**Written task:**
All of the data that follows should be output again without any alteration.

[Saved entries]
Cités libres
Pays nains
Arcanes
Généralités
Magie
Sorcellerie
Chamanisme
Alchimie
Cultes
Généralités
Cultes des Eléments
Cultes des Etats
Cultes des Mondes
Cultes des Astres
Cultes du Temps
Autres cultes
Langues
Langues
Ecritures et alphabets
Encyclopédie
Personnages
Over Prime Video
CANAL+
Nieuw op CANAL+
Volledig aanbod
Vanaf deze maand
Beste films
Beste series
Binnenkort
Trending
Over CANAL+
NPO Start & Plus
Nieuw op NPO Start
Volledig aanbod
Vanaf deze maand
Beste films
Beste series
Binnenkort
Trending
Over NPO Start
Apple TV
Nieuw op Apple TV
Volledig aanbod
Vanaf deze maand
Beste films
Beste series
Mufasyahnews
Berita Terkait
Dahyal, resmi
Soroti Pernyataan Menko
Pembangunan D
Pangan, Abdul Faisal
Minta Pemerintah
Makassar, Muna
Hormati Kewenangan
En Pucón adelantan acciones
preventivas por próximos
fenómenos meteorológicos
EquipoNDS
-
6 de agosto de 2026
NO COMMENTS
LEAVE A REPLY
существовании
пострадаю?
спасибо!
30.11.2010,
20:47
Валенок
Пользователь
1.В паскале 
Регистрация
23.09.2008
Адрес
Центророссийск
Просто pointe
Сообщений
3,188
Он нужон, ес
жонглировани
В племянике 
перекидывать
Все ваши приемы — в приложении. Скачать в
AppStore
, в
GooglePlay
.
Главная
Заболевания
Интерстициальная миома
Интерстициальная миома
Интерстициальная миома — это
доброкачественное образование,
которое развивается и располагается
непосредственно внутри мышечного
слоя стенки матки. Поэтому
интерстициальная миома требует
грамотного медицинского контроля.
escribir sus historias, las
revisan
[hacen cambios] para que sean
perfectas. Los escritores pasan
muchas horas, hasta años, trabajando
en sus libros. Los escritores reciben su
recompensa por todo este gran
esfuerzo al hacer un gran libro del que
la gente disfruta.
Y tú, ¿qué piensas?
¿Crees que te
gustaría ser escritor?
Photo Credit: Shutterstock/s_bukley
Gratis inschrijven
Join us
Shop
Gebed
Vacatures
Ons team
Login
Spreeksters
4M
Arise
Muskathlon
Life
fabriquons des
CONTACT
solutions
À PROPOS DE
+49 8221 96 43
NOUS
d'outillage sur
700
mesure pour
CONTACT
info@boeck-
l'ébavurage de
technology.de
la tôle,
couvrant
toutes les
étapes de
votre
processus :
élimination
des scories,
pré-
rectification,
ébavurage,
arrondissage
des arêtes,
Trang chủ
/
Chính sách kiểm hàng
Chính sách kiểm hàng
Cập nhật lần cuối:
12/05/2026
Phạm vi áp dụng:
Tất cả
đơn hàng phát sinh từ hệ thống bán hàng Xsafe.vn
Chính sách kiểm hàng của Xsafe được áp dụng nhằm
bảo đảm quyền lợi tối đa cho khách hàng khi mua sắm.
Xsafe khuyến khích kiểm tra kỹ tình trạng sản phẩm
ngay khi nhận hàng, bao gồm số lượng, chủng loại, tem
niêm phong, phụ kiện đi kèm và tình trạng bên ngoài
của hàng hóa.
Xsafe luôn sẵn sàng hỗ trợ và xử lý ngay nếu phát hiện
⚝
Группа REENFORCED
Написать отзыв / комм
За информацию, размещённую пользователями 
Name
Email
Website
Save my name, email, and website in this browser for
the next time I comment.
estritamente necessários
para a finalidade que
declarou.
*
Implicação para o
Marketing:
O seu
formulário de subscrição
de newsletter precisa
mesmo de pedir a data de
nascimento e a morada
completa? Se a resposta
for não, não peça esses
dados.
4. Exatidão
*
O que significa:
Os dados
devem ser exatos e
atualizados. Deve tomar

**Solution:**
Cités libres
Pays nains
Arcanes
Généralités
Magie
Sorcellerie
Chamanisme
Alchimie
Cultes
Généralités
Cultes des Eléments
Cultes des Etats
Cultes des Mondes
Cultes des Astres
Cultes du Temps
Autres cultes
Langues
Langues
Ecritures et alphabets
Encyclopédie
Personnages
Over Prime Video
CANAL+
Nieuw op CANAL+
Volledig aanbod
Vanaf deze maand
Beste films
Beste series
Binnenkort
Trending
Over CANAL+
NPO Start & Plus
Nieuw op NPO Start
Volledig aanbod
Vanaf deze maand
Beste films
Beste series
Binnenkort
Trending
Over NPO Start
Apple TV
Nieuw op Apple TV
Volledig aanbod
Vanaf deze maand
Beste films
Beste series
Mufasyahnews
Berita Terkait
Dahyal, resmi
Soroti Pernyataan Menko
Pembangunan D
Pangan, Abdul Faisal
Minta Pemerintah
Makassar, Muna
Hormati Kewenangan
En Pucón adelantan acciones
preventivas por próximos
fenómenos meteorológicos
EquipoNDS
-
6 de agosto de 2026
NO COMMENTS
LEAVE A REPLY
существовании
пострадаю?
спасибо!
30.11.2010,
20:47
Валенок
Пользователь
1.В паскале 
Регистрация
23.09.2008
Адрес
Центророссийск
Просто pointe
Сообщений
3,188
Он нужон, ес
жонглировани
В племянике 
перекидывать
Все ваши приемы — в приложении. Скачать в
AppStore
, в
GooglePlay
.
Главная
Заболевания
Интерстициальная миома
Интерстициальная миома
Интерстициальная миома — это
доброкачественное образование,
которое развивается и располагается
непосредственно внутри мышечного
слоя стенки матки. Поэтому
интерстициальная миома требует
грамотного медицинского контроля.
escribir sus historias, las
revisan
[hacen cambios] para que sean
perfectas. Los escritores pasan
muchas horas, hasta años, trabajando
en sus libros. Los escritores reciben su
recompensa por todo este gran
esfuerzo al hacer un gran libro del que
la gente disfruta.
Y tú, ¿qué piensas?
¿Crees que te
gustaría ser escritor?
Photo Credit: Shutterstock/s_bukley
Gratis inschrijven
Join us
Shop
Gebed
Vacatures
Ons team
Login
Spreeksters
4M
Arise
Muskathlon
Life
fabriquons des
CONTACT
solutions
À PROPOS DE
+49 8221 96 43
NOUS
d'outillage sur
700
mesure pour
CONTACT
info@boeck-
l'ébavurage de
technology.de
la tôle,
couvrant
toutes les
étapes de
votre
processus :
élimination
des scories,
pré-
rectification,
ébavurage,
arrondissage
des arêtes,
Trang chủ
/
Chính sách kiểm hàng
Chính sách kiểm hàng
Cập nhật lần cuối:
12/05/2026
Phạm vi áp dụng:
Tất cả
đơn hàng phát sinh từ hệ thống bán hàng Xsafe.vn
Chính sách kiểm hàng của Xsafe được áp dụng nhằm
bảo đảm quyền lợi tối đa cho khách hàng khi mua sắm.
Xsafe khuyến khích kiểm tra kỹ tình trạng sản phẩm
ngay khi nhận hàng, bao gồm số lượng, chủng loại, tem
niêm phong, phụ kiện đi kèm và tình trạng bên ngoài
của hàng hóa.
Xsafe luôn sẵn sàng hỗ trợ và xử lý ngay nếu phát hiện
⚝
Группа REENFORCED
Написать отзыв / комм
За информацию, размещённую пользователями 
Name
Email
Website
Save my name, email, and website in this browser for
the next time I comment.
estritamente necessários
para a finalidade que
declarou.
*
Implicação para o
Marketing:
O seu
formulário de subscrição
de newsletter precisa
mesmo de pedir a data de
nascimento e a morada
completa? Se a resposta
for não, não peça esses
dados.
4. Exatidão
*
O que significa:
Os dados
devem ser exatos e
atualizados. Deve tomar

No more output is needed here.